Aprender a leer y escribir le brindó, a Diego, un nuevo panorama. La lectura asombrada de las fojas de su expediente lo entusiasmó para esforzarse más, aunque le trae recuerdos de esa tarde en la que perdió. “Fuimos a robar una fábrica de llantas de aleación. La policía nos venía siguiendo. Estuve cuatro días en coma después del asalto; le pedí por favor al policía, pero igual me tiró, me dio, acá en la pierna. Los polis te empapelan: me pusieron en otro robo en el que no tuve nada que ver y con testigos que nada que ver: Yo no sabía ni firmar; firmé cualquier cosa. ¡En el expediente pusieron que estaba con tres pistolas! Pero yo tenía una 22”.

Hay un momento de silencio extraño en el ambiente. Diego vuelve a afirmar: “De robar no quiero saber más nada, me quiero ir a mi casa”.
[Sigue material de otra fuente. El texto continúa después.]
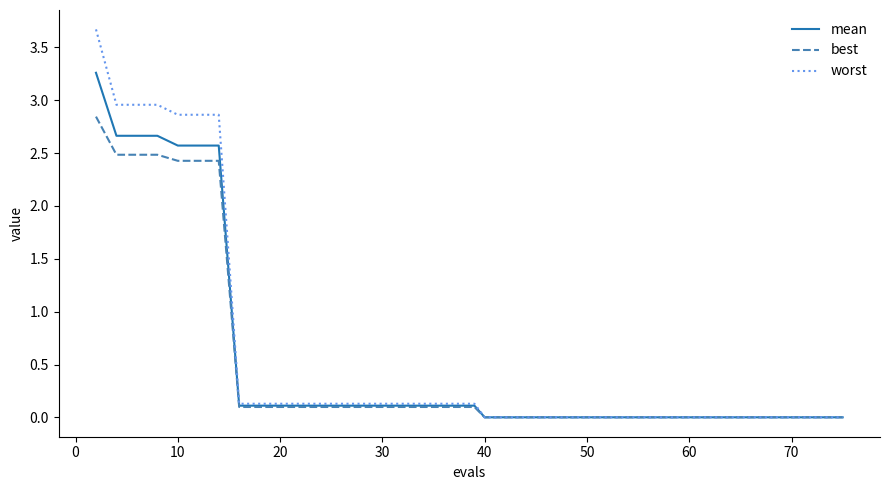

What is the sum of all best values?

18.9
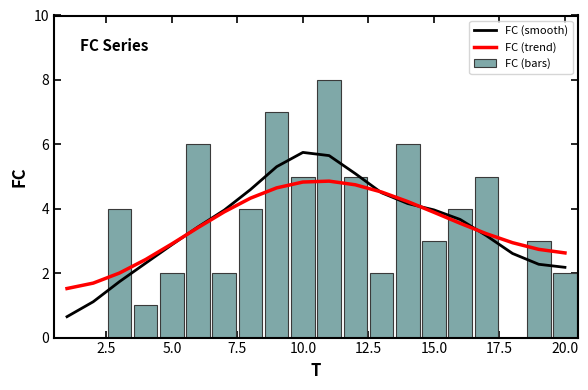

What is the sum of all FC (bars) values?

69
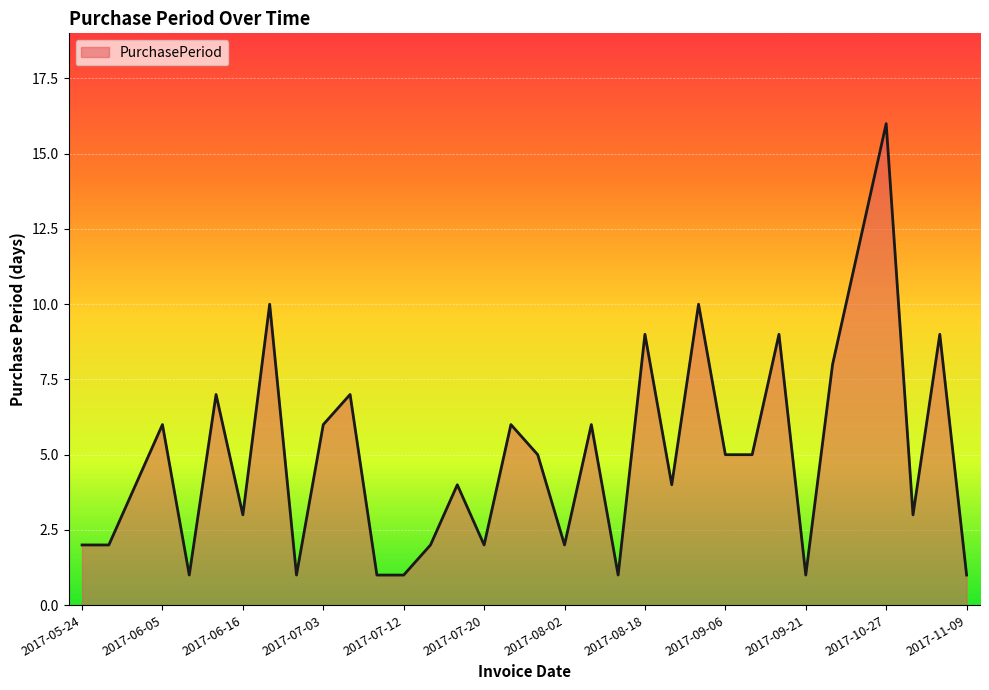

What is the greatest value displayed?

16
Pero no todo son cartas llenas de sentimientos encontrados y pedidos de perdón. Con su nueva “arma”, Diego se volvió más demandante. Hoy está algo nervioso porque hace más de un día que tenía que haber recibido la visita de su señora y de Brisa. Esperó y esperó, pero nadie llegó. “No entiendo porqué no vienen; quiero ver a la nena. Me estoy haciendo la cabeza mal. Tengo mucha bronca, pero ya tengo como descargarme”, pronostica con una media sonrisa que intimida. Luego se despide y agradece la visita inesperada. Los borceguíes guían a la salida, la noche llegará pronto. Los fantasmas de Diego se fugarán en sus letras y se apropiarán del papel blanco.